- EXERCISE OBJECTIVE -
Your response should give back each record exactly, word for word.

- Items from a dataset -
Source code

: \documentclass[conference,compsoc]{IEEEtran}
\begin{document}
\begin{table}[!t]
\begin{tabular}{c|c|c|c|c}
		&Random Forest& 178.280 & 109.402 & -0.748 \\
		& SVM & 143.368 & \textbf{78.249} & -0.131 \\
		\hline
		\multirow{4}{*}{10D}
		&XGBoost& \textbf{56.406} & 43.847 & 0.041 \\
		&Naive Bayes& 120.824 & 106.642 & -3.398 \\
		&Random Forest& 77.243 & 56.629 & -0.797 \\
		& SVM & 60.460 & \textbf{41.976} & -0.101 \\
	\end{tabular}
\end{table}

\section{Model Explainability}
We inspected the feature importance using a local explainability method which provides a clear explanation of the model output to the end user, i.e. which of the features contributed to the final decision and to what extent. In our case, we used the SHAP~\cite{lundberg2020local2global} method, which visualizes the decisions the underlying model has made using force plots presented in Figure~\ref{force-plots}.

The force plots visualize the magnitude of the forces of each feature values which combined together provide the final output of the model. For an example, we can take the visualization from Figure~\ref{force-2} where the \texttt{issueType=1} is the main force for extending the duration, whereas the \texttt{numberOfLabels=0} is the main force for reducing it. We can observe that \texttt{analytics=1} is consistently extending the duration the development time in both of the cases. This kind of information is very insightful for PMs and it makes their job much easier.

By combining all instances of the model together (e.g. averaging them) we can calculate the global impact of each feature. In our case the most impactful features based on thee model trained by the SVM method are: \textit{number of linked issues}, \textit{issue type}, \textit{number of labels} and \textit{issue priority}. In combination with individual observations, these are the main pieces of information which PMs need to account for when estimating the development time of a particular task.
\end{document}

- EXERCISE OUTPUT -
Source code

: \documentclass[conference,compsoc]{IEEEtran}
\begin{document}
\begin{table}[!t]
\begin{tabular}{c|c|c|c|c}
		&Random Forest& 178.280 & 109.402 & -0.748 \\
		& SVM & 143.368 & \textbf{78.249} & -0.131 \\
		\hline
		\multirow{4}{*}{10D}
		&XGBoost& \textbf{56.406} & 43.847 & 0.041 \\
		&Naive Bayes& 120.824 & 106.642 & -3.398 \\
		&Random Forest& 77.243 & 56.629 & -0.797 \\
		& SVM & 60.460 & \textbf{41.976} & -0.101 \\
	\end{tabular}
\end{table}

\section{Model Explainability}
We inspected the feature importance using a local explainability method which provides a clear explanation of the model output to the end user, i.e. which of the features contributed to the final decision and to what extent. In our case, we used the SHAP~\cite{lundberg2020local2global} method, which visualizes the decisions the underlying model has made using force plots presented in Figure~\ref{force-plots}.

The force plots visualize the magnitude of the forces of each feature values which combined together provide the final output of the model. For an example, we can take the visualization from Figure~\ref{force-2} where the \texttt{issueType=1} is the main force for extending the duration, whereas the \texttt{numberOfLabels=0} is the main force for reducing it. We can observe that \texttt{analytics=1} is consistently extending the duration the development time in both of the cases. This kind of information is very insightful for PMs and it makes their job much easier.

By combining all instances of the model together (e.g. averaging them) we can calculate the global impact of each feature. In our case the most impactful features based on thee model trained by the SVM method are: \textit{number of linked issues}, \textit{issue type}, \textit{number of labels} and \textit{issue priority}. In combination with individual observations, these are the main pieces of information which PMs need to account for when estimating the development time of a particular task.
\end{document}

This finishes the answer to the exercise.